Sunday, November 24, 2019

Polysaccharide K

The second chemotherapy session is coming to an end, and if all of them are like this one, I can move with confidence.  Over the last two weeks, I felt like a normal person.  I worked, I ate and I played with the kids much as I used to do.  I didn’t feel limited in any way.  The side effects were extremely mild.  I forgot to take the anti-nausea capsule (I’m not good with drugs.) on the second day and didn’t suffer for it.  On the third day, I left it out on purpose.  During the second week, I experienced a slight discomfort when urinating and an increased urge to do so even when my bladder was largely empty.  This woke me up a few times at night and kept me close to the loo during the day, but it’s something I can live with.

Over the last two weeks, I’ve ridden my trainer according to plan.  Easy thirty-minute rides on Tuesday, Thursday and Sunday night, and a longer ride on Saturday morning.  The visuals and interactivity of FulGaz kept my boredom at bay.  I’ve discovered a few rides that work for me in terms of length and difficulty, and I ride them in turn.  My heart rate stays between 130 and 135 and my performance at 140 W or so.  It’s under control, moderate, just right to help with chemotherapy.

What won’t help with chemotherapy is polysaccharide K (PSK).  I introduced this substance a couple of posts ago when I explored obscure therapies.  I have now read the two papers a friend had sent me.  This wasn’t altogether easy.  I have no background in clinical research and don’t understand the jargon.  But with some focus and advanced Google-fu, I figured it out.
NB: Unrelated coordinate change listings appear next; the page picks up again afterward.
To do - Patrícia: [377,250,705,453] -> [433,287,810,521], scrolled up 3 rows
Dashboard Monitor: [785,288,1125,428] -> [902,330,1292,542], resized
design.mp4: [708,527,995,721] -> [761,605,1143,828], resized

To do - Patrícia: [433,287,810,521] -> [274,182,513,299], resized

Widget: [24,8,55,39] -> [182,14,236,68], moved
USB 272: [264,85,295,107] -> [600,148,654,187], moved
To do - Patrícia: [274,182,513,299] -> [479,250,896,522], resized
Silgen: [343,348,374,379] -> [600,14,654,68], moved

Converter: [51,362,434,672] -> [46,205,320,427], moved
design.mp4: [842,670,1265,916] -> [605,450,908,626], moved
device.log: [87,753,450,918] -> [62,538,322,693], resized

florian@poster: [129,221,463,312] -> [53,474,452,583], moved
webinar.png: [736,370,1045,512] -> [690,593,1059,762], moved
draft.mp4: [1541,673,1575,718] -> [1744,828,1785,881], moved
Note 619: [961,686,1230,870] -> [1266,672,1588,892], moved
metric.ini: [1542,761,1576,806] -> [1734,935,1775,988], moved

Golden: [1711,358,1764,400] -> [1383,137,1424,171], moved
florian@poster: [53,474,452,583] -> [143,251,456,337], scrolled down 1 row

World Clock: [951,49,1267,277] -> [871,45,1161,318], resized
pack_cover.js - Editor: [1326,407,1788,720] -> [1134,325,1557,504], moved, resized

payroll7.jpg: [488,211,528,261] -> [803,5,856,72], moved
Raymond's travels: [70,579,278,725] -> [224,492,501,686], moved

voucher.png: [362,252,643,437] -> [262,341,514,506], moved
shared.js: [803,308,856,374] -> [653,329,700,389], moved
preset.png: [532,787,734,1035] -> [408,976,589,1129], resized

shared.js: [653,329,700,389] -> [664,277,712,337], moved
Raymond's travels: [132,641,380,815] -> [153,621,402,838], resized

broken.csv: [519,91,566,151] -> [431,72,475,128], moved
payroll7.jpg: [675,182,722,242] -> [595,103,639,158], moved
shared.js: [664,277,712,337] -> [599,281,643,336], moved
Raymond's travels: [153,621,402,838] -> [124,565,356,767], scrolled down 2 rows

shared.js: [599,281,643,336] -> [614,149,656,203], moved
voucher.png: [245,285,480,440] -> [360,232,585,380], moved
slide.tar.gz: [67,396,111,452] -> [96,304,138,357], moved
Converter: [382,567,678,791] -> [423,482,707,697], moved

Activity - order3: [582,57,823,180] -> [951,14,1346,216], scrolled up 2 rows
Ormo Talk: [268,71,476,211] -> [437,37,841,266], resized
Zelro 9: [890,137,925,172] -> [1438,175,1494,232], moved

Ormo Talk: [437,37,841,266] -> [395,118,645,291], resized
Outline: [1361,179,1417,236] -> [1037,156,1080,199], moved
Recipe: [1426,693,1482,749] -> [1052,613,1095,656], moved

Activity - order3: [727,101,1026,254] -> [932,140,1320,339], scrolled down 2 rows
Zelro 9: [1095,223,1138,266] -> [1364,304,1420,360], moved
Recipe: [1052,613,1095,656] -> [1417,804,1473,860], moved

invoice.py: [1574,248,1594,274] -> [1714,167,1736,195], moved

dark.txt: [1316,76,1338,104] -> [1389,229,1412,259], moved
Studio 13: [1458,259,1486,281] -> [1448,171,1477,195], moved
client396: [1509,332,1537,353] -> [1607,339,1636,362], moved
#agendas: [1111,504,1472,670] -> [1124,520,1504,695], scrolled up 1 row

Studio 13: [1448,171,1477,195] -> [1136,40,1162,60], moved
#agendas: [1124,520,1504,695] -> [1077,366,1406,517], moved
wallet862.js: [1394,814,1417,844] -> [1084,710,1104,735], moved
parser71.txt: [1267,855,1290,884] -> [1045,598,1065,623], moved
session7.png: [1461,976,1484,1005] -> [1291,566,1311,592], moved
The first paper, a metastudy of available clinical trials (three, with 1094 patients), showed that PSK is beneficial to patients whose colon cancer had been removed surgically.  This is a clear statement that is of no immediate consequence to me.  PSK is used clinically in Japan but not available in Switzerland (or other European countries, I think).  This might call for a buyers’ club, but three caveats remain.

First, I am not Japanese and might thus not react to the drug in the way the Japanese do.  Second, the chemotherapy regime that PSK has been shown to boost is different from what I am treated with.  In Japan, they use oral fluorinated pyrimidines.  I get, intravenously, oxaliplatin, calcium folinate and the antibody Avastin in addition to fluorouracil.  Third, were the clinical trials controlled for exercise?

Whether it makes sense to add PSK to my chemotherapy regime depends on what it does.  Not too much is known.  Worse yet, for a biochemist like me, no one knows exactly what PSK is.  The polysaccharide is bound to protein but no one knows which.  The second paper reviews research that shows PSK to be immunostimulatory and that it boosts a particular kind of immune cells (T helper cell type 1) over another (T helper cell type 2).  This is apparently required for an effective response to cancer.  With my poor background in immunology, I can’t really judge this.  I didn’t even know there were two types of T helper cells.

I will discuss this with my doctor again, tomorrow when the third chemo session starts, but what’s really to be gained?  As PSK is not a drug in Switzerland, the only way of procuring it would be by flying to Japan (which I’d love to do again) and getting a prescription there.  But what do I know how the Japanese health system works?  Powdered extracts and ground-up mushrooms, which are available in Switzerland, sound it bit dodgy to me.  What do I get, and how much do I take?  For now, I’ll stick with chemo and exercise.